Render each line of the listing below as a Markdown table with the columns Row and Line, skipping blank lines and leaving out the pictures.

-- START OF Entries supplied --

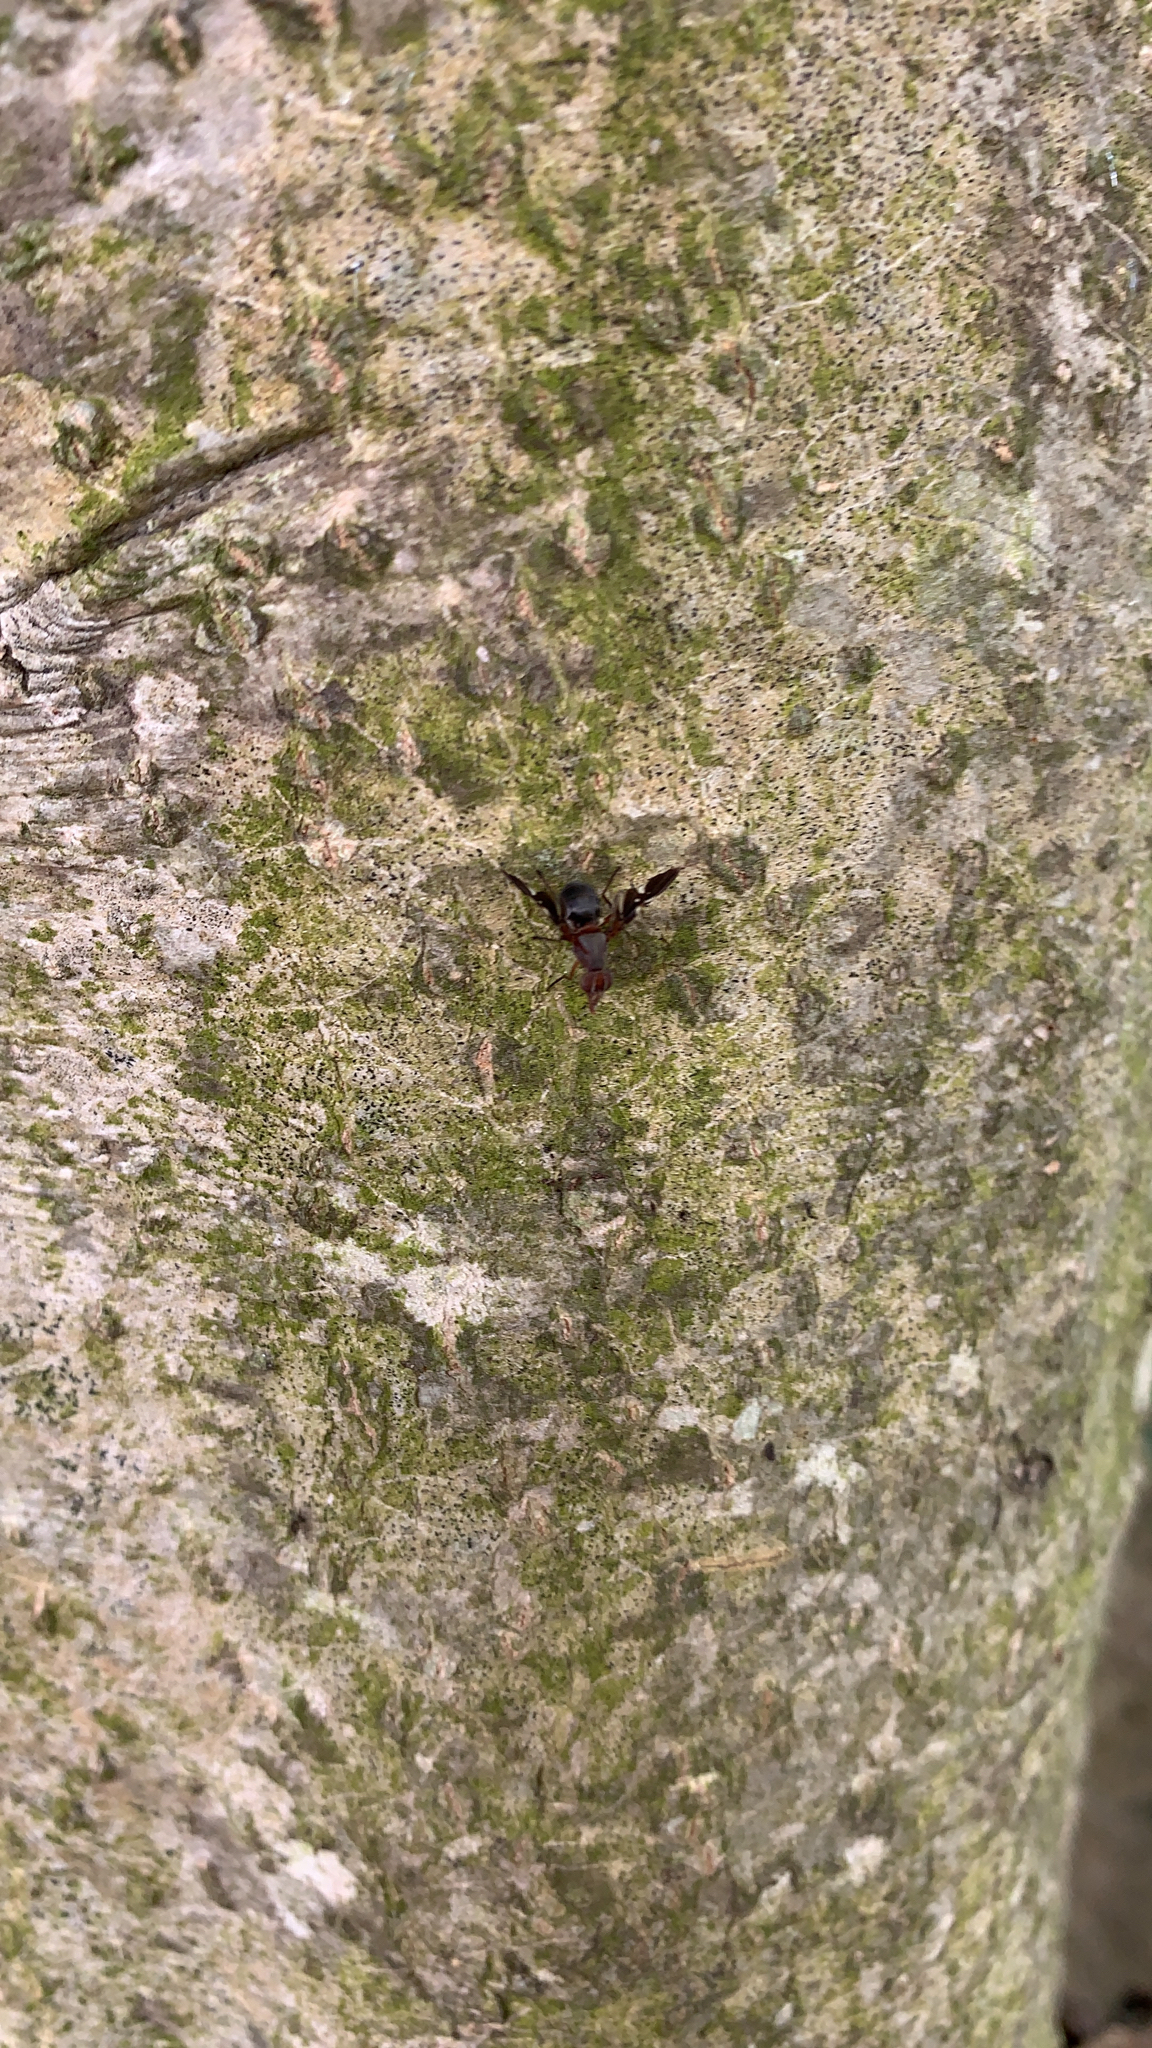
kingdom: Animalia
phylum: Arthropoda
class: Insecta
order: Diptera
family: Ulidiidae
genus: Delphinia
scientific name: Delphinia picta
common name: Common picture-winged fly
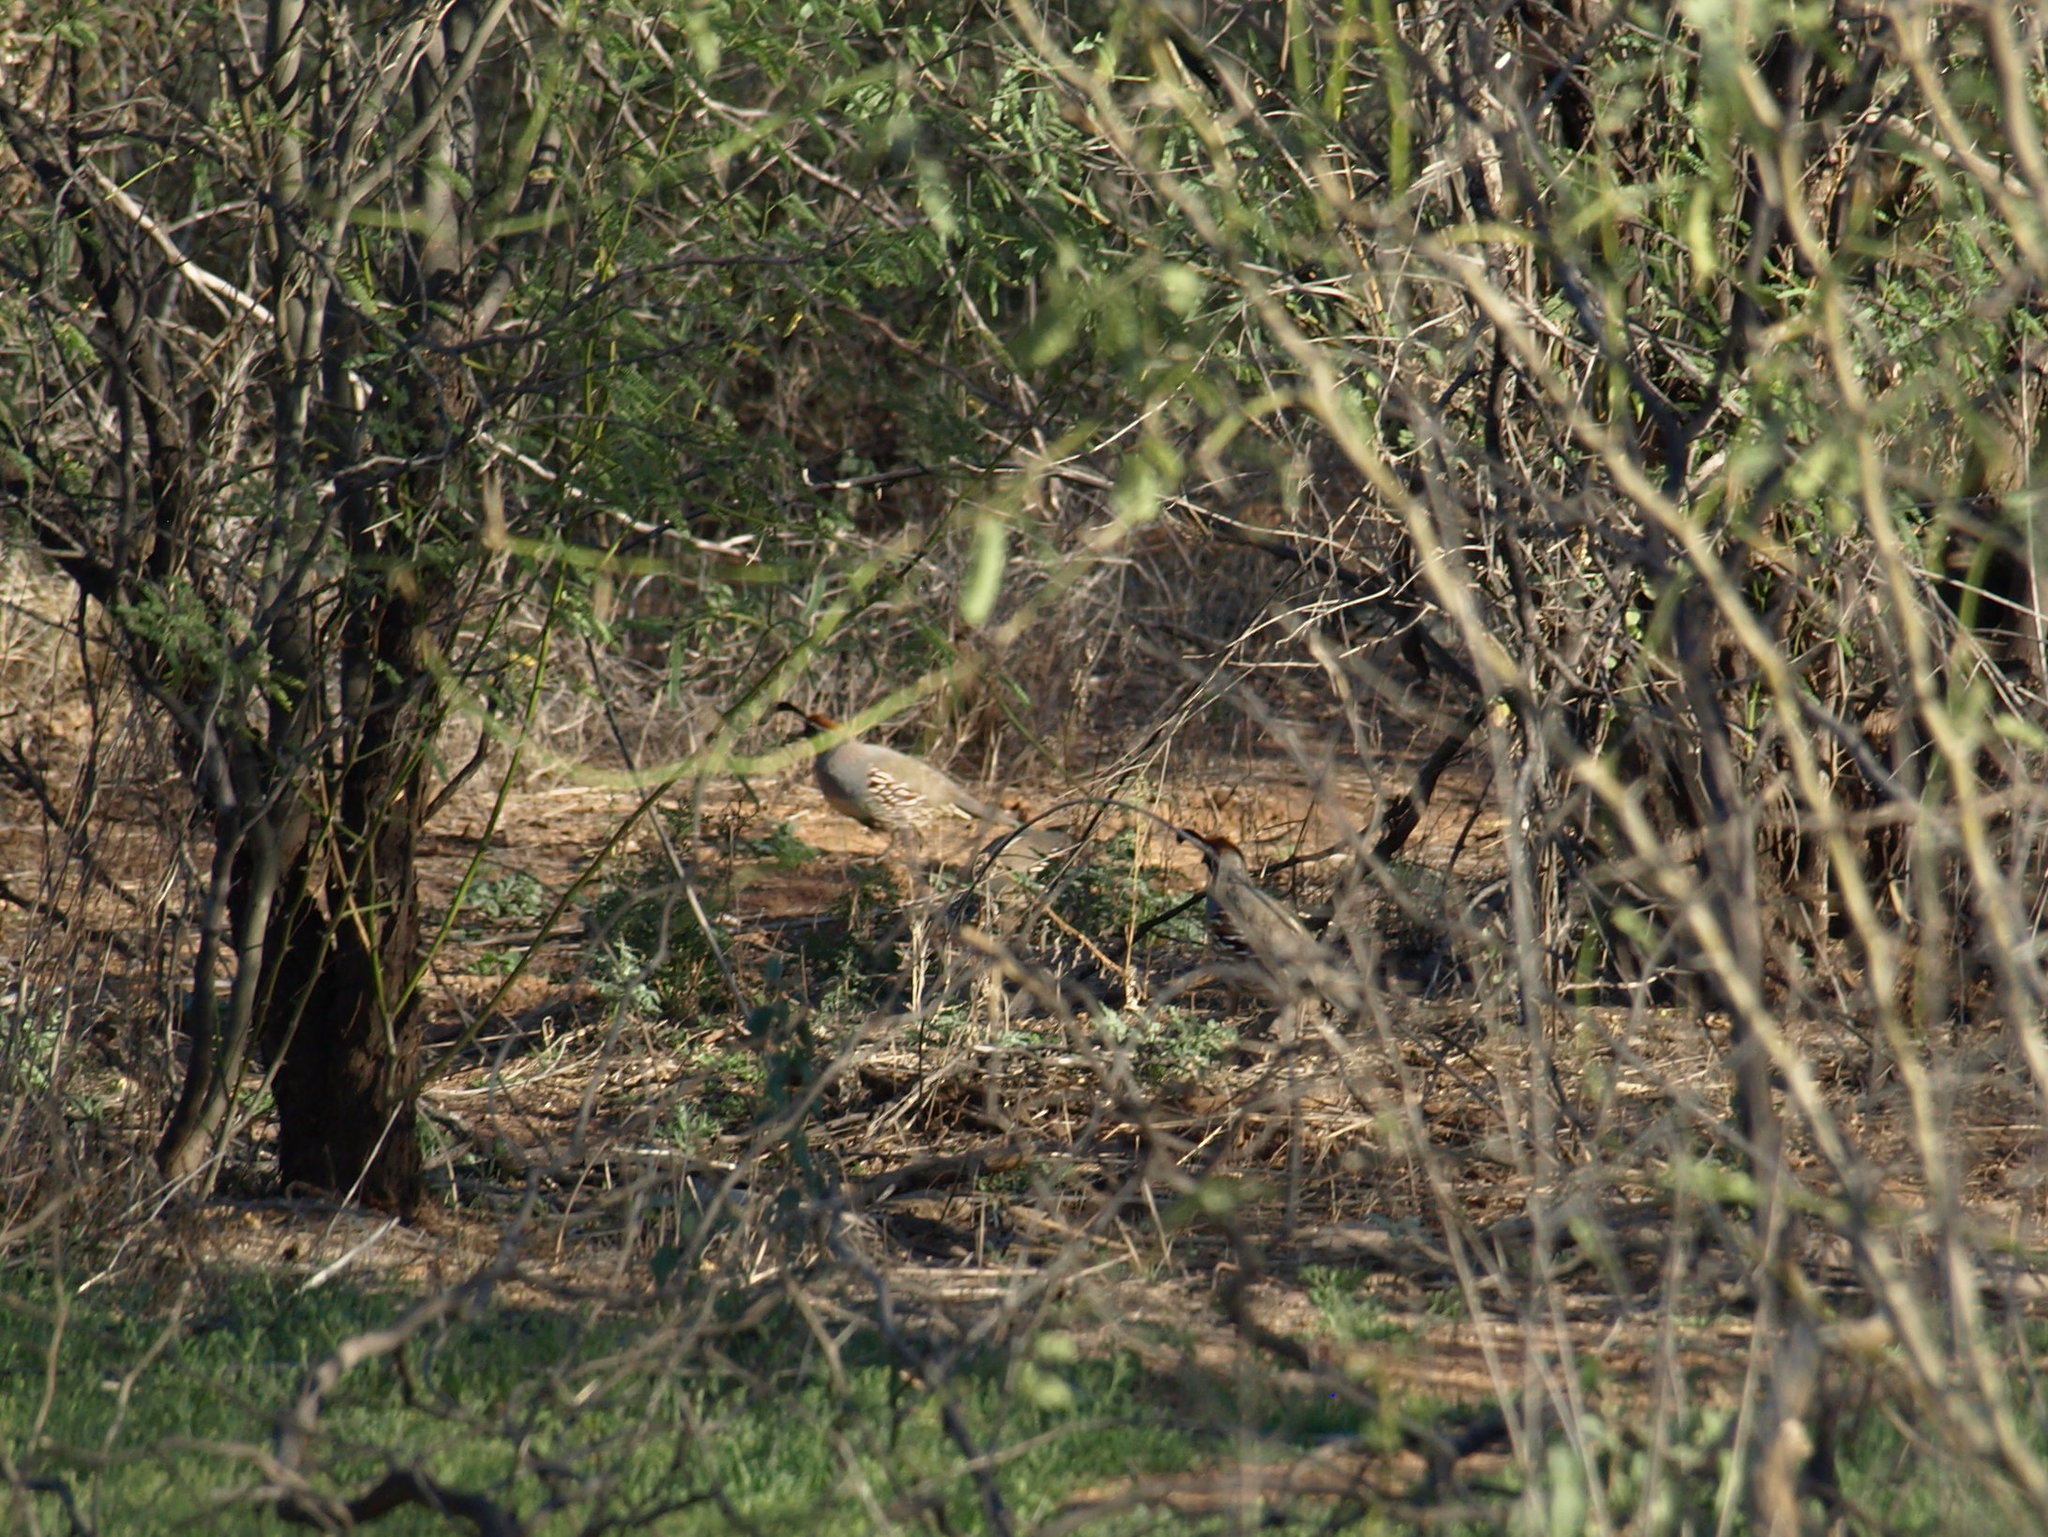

-- END OF Entries supplied --

▶ [Final result]:
| Row | Line |
|---|---|
| 1 | kingdom: Animalia |
| 2 | phylum: Arthropoda |
| 3 | class: Insecta |
| 4 | order: Diptera |
| 5 | family: Ulidiidae |
| 6 | genus: Delphinia |
| 7 | scientific name: Delphinia picta |
| 8 | common name: Common picture-winged fly |